__Tarefas a realizar__:
1: Responda com base na crítica sobre John Wayne:
(a) Qual estúdio lançou a caixa com seis filmes do ator?
(b) Com qual ator Wayne forma parceria em "El Dorado"?
(c) Qual é o nome do personagem de Wayne em "O Homem que Matou o Facínora"?
2: Prossiga, por favor, a crítica sobre John Wayne a partir da última frase apresentada.

Wayne moldou a imagem do Velho Oeste

Caixa com seis filmes do ator ajuda a afastar a ideia de que ele foi forjado pelo faroeste; na verdade, foi o contrário

INÁCIO ARAUJO
CRÍTICO DA FOLHA

Ao longo dos anos, John Wayne (1907-1979) fez tantos faroestes que, ao fim, parecia um personagem moldado por eles. Na verdade, hoje é mais fácil perceber, filme após filme, "western" após "western", que John Wayne, o Duke como era conhecido, é que foi moldando o Velho Oeste à sua imagem.
A caixa da Paramount funciona como demonstração dessa evidência. A edição de "Terra Bruta" só enriquece a visão que se possa ter do Oeste e de seus heróis, já que impõe, também sob a direção de John Ford (1894-1973), uma outra personalidade essencial do cinema: James Stewart (1908-1997).
Começando pela caixa: pela primeira vez, um grupo de filmes com Wayne (e há vários) é composto, prioritariamente, por filmes bons ou ótimos, casos de "O Homem que Matou o Facínora" (1962), "El Dorado" (1966), "Rio Lobo" (1970), "Bravura Indômita" (1969), "Jake Grandão" (1971) e "Caminhos Ásperos" (1953).
Todos trazem um Duke maduro, imprimindo à maior parte dos personagens uma bem-humorada desilusão. Não, certamente, ao infeliz Tom Doniphon de "O Homem que Matou o Facínora", pistoleiro cujas habilidades (e prestígio) a chegada da lei formal relega ao passado.
É verdade que o Rooster Cogburn de "Bravura Indômita" não é também um otimista, mas o personagem recebe tratamento tímido em que o que mais conta é o humor e a rudeza.
O ex-militar de "Rio Lobo" também é um homem amargurado e com contas a acertar com o traidor que vendeu segredos da União aos Confederados na Guerra de Secessão. Mas, bem à moda de Hawks, ele pode ser amigo de um ex-soldado sulista. Não pode é conviver com traição.
"El Dorado", do mesmo Hawks, também é obra essencial, o que não é em parte pela fotografia do veterano Harold Rosson, que Hawks foi tirar da aposentadoria (seu fotógrafo habitual, Russell Harlan, estava ocupado).
Em compensação, a parceria com Robert Mitchum e a ideia do filme em torno da amizade de dois "cowboys" que envelhecem -com muito humor- fazem de "El Dorado" um filme obrigatório.

__Conteúdo dos dados__:

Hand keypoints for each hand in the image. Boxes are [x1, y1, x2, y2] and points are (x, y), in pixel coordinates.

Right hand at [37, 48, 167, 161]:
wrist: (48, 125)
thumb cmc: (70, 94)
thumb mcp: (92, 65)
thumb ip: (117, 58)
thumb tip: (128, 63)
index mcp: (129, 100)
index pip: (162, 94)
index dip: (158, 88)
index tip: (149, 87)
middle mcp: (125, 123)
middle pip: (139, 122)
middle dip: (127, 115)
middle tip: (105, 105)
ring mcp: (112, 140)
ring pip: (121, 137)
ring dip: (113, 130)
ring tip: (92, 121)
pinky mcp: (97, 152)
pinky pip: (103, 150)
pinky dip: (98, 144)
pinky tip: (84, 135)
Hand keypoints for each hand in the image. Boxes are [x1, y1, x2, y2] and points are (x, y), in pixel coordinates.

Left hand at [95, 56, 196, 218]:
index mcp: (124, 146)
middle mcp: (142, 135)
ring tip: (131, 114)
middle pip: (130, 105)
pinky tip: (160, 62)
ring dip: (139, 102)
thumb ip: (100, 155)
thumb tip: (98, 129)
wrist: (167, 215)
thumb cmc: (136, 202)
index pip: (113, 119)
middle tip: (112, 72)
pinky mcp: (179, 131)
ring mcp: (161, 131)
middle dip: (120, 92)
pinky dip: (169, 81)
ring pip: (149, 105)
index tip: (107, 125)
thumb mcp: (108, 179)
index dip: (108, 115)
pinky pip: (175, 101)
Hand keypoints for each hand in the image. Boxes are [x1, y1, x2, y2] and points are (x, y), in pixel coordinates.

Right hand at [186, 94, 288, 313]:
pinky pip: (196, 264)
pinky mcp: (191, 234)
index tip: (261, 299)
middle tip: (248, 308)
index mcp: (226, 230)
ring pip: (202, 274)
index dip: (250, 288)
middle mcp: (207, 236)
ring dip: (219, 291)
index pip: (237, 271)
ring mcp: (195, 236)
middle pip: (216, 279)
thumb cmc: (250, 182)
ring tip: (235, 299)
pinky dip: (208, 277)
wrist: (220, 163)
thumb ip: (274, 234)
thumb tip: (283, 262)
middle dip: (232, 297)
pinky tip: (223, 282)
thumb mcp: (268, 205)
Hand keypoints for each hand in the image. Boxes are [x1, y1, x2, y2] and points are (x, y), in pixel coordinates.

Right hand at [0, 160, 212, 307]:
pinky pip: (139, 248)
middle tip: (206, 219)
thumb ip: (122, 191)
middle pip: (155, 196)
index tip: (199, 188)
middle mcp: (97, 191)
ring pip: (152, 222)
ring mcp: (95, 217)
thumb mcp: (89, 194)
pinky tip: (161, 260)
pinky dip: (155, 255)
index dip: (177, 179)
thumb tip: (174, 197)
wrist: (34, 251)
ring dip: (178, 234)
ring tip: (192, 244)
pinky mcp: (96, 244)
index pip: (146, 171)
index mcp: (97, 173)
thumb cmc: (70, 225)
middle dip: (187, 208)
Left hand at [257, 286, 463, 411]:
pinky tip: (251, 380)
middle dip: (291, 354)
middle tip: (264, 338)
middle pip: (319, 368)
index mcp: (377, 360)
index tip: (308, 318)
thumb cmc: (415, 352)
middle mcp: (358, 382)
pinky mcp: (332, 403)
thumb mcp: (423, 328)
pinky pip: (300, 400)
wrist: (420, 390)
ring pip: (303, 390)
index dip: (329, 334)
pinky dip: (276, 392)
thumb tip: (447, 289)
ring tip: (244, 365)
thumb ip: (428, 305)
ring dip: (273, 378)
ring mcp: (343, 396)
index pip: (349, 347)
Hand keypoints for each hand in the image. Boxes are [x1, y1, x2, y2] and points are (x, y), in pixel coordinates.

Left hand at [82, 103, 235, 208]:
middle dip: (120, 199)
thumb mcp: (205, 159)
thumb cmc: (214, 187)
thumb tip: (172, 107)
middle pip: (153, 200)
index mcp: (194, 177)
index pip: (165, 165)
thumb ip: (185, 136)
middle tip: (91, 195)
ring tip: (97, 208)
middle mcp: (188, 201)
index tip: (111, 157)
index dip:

__Resultados esperados__:
1:
(a) A Paramount.
(b) Robert Mitchum.
(c) Tom Doniphon.

2:
ÍNDIOS E BRANCOS
Bem mais delicado que o de "El Dorado" ou de um filme menor como "Jake Grandão" é o trajeto de Hondo Lane em "Caminhos Ásperos". Hondo, claro, é John Wayne, que deve ir a território apache em busca de uma mulher branca e de seu filho.
Se a caixa (que na verdade é uma lata onde espera-se mais encontrar biscoitos) merece ser vista, apenas "Caminhos Ásperos" traz extras dignos desse nome.
No entanto, a maior virtude do filme é nos levar a "Terra Bruta" (1961), de John Ford, que não faz parte do pacote e no qual quem responde pelo papel principal é James Stewart, e não Wayne.
Se no faroeste fordiano (e em todos os outros), John Wayne representa certa rudeza do homem do Oeste, se o traço forte de Henry Fonda é o idealismo, o que caracteriza Stewart é o cinismo. E é difícil imaginar alguém mais cínico, argentário e elegantemente corrupto que o xerife McCabe que ele interpreta.
Este faroeste de 1961 é, sem dúvida, um dos mais ricos da obra de Ford justamente por encarar a complexidade das relações entre brancos e índios sem facilitar a vida de nenhum deles.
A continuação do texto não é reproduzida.